Authors: Mingye Zhu, Yi Liu, Lei Zhang, Junbo Guo, Zhendong Mao

ICLR 2025 | Venue PDF | Archive PDF | Plain Text | LLM Run Details

Reproducibility Variable Result LLM Response
Research Type Experimental 4 EXPERIMENTS. To comprehensively evaluate the effect of the proposed OPAD, we focus on general alignment and personalized alignment tasks. For general alignment, we use two widely employed datasets in RLHF study: HH-RLHF... and Summarization dataset... For personalized alignment, we leverage the Domain-Specific Preference (DSP) dataset... and the P-soups dataset... We calculate Perplexity (PPL) using GPT2 as an oracle model to assess the fluency and coherency in the dialogue task and ROUGE score to evaluate the resemblance to human-written summaries with Mistral as the base model. Additionally, we report the Distinct-1 and Distinct-2 metrics to measure the diversity of the model s generations. Table 1 shows direct comparison of OPAD with the baselines on general alignment tasks.

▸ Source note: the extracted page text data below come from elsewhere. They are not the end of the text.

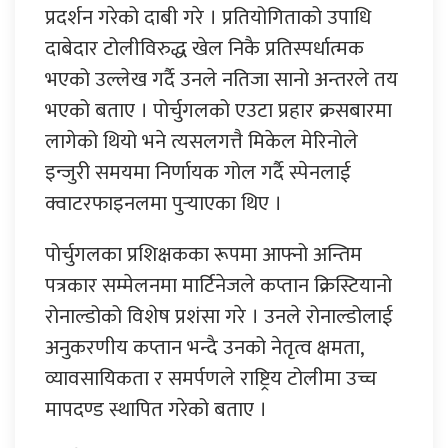
प्रदर्शन गरेको दाबी गरे । प्रतियोगिताको उपाधि
दाबेदार टोलीविरुद्ध खेल निकै प्रतिस्पर्धात्मक
भएको उल्लेख गर्दै उनले नतिजा सानो अन्तरले तय
भएको बताए । पोर्चुगलको एउटा प्रहार क्रसबारमा
लागेको थियो भने त्यसलगत्तै मिकेल मेरिनोले
इन्जुरी समयमा निर्णायक गोल गर्दै स्पेनलाई
क्वाटरफाइनलमा पुर्‍याएका थिए ।
पोर्चुगलका प्रशिक्षकका रूपमा आफ्नो अन्तिम
पत्रकार सम्मेलनमा मार्टिनेजले कप्तान क्रिस्टियानो
रोनाल्डोको विशेष प्रशंसा गरे । उनले रोनाल्डोलाई
अनुकरणीय कप्तान भन्दै उनको नेतृत्व क्षमता,
व्यावसायिकता र समर्पणले राष्ट्रिय टोलीमा उच्च
मापदण्ड स्थापित गरेको बताए ।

Researcher Affiliation Collaboration 1University of Science and Technology of China 2State Key Laboratory of Communication Content Cognition, People s Daily Online EMAIL, EMAIL EMAIL, EMAIL
Pseudocode Yes Algorithm 1 OPAD-guided decoding. Input: Query x, base policy πθ, principle c 1: Get the constrained and unconstrained probability distribution πθ(yt|x, c, y<t) and πθ(yt|x, y<t) for the current time step t 2: Estimate the reward rθ(x, y<t, c) according to Equation 4 3: Modify the base policy using the reward to form the principle-guided policy pθ(yt|x, y<t, c) based on Equation 6 4: Sample yt pθ(yt|x, y<t, c) 5: return yt
Open Source Code Yes 1Code can be found at: https://github.com/stevie1023/OPAD.git.

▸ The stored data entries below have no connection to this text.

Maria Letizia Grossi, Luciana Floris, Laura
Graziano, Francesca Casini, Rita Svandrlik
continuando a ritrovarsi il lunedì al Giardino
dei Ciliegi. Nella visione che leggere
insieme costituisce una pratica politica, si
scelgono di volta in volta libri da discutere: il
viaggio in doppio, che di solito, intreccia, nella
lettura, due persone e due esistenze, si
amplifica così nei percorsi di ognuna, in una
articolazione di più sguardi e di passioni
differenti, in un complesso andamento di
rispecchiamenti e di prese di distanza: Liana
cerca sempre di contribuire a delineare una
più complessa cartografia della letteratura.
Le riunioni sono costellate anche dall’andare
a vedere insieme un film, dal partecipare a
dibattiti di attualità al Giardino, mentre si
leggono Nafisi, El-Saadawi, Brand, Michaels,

Open Datasets Yes Datasets. To comprehensively evaluate the effect of the proposed OPAD, we focus on general alignment and personalized alignment tasks. For general alignment, we use two widely employed datasets in RLHF study: HH-RLHF, a human-labeled preference dataset on helpfulness and harmlessness from Bai et al. (2022) and Summarization dataset from Stiennon et al. (2020). For personalized alignment, we leverage the Domain-Specific Preference (DSP) dataset (Cheng et al., 2023), which is composed of domain-specific preferences from the four typical domains: Academy, Business, Entertainment, and Literature, and the P-soups dataset from PERSONALIZED SOUPS Jang et al. (2023).

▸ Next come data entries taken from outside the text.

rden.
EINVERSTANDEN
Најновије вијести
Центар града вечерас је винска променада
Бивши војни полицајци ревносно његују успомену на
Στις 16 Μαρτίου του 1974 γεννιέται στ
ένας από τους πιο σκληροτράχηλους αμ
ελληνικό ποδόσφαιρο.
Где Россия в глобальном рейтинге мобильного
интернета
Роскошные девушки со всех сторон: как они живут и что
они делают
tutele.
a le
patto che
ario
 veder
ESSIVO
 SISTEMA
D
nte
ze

Dataset Splits Yes We randomly sample 400 samples for each dataset during evaluation.
Hardware Specification Yes The experiments were conducted on 2 A800 GPUs, where we recorded both the generation speed (time required to generate one token) and the peak memory consumption for vanilla generation and OPAD.
Software Dependencies No The paper mentions several language models (e.g., Vicuna-7B-v1.5, Mistral-7B-Instruct, GPT4-Turbo, GPT2, Llama-3.2-1B-Instruct) used as base models or for evaluation, but does not provide specific version numbers for any ancillary software libraries or frameworks used in their implementation.
Experiment Setup Yes Experimental details. We set β to 1.0 for general alignment tasks and 2.0 for personalized alignment datasets. We apply greedy decoding to generate the responses and evaluate the performance by directly comparing the OPAD and baseline methods using GPT4-Turbo, with the evaluation prompts for each task in Appendix G. For Bo N, we set N to 16. For ICL, we use 5 shots. We randomly sample 400 samples for each dataset during evaluation.